PROBLEM STATEMENT – Please extract each line of the data below that contains the string "Output" and copy it unchanged.

MATERIAL SUPPLIED –
>>>>>

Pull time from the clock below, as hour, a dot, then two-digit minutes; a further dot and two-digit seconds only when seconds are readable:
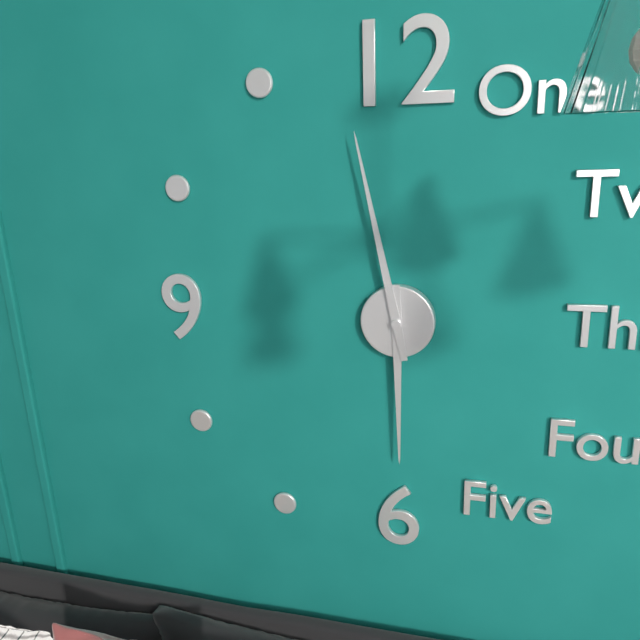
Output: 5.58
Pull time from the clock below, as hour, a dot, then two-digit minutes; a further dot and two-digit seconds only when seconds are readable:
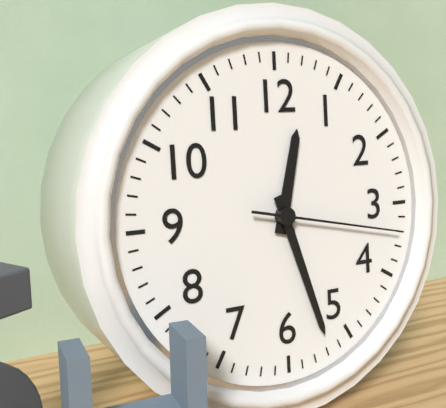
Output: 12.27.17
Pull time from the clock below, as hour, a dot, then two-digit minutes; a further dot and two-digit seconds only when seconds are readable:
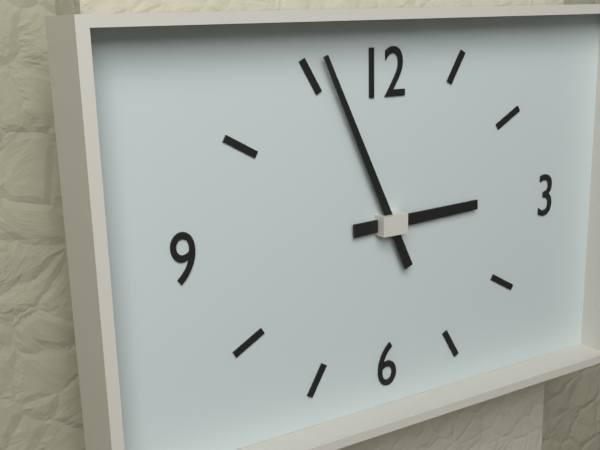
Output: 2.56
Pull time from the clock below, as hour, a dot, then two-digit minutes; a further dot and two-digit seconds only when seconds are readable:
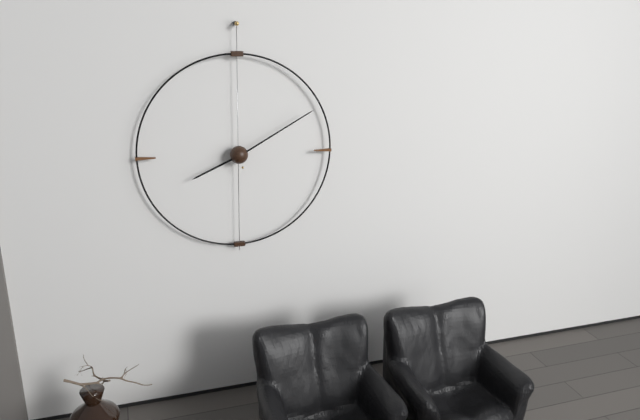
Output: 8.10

<<<<<
>>>>>

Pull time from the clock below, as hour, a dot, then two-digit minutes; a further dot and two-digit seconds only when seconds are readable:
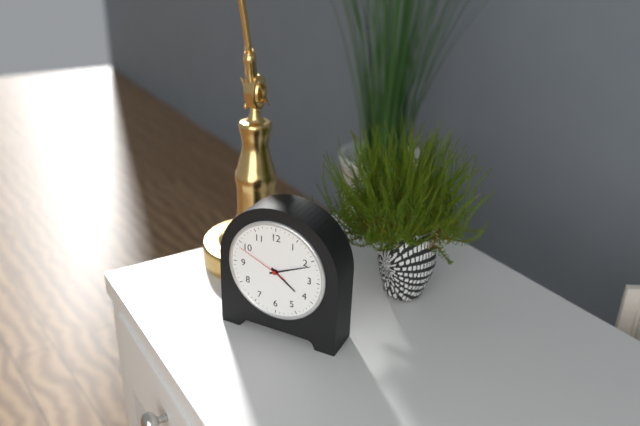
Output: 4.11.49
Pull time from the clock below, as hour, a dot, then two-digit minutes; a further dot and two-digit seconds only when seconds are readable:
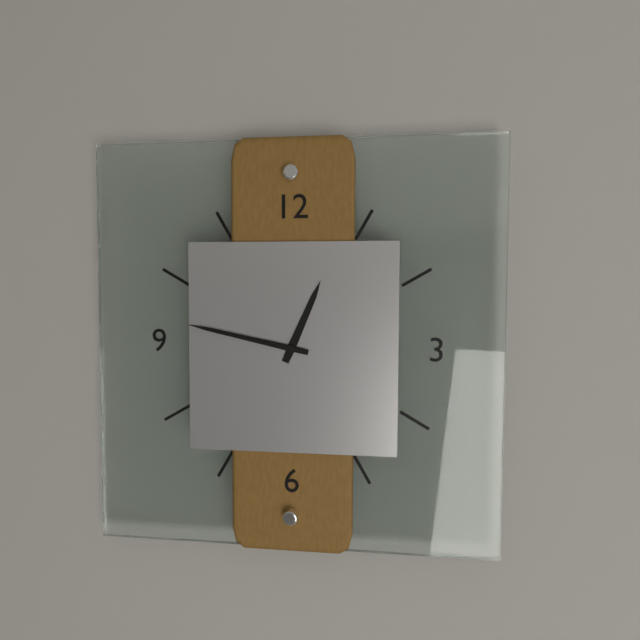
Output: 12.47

<<<<<

FINAL RESULT –
Output: 5.58
Output: 12.27.17
Output: 2.56
Output: 8.10
Output: 4.11.49
Output: 12.47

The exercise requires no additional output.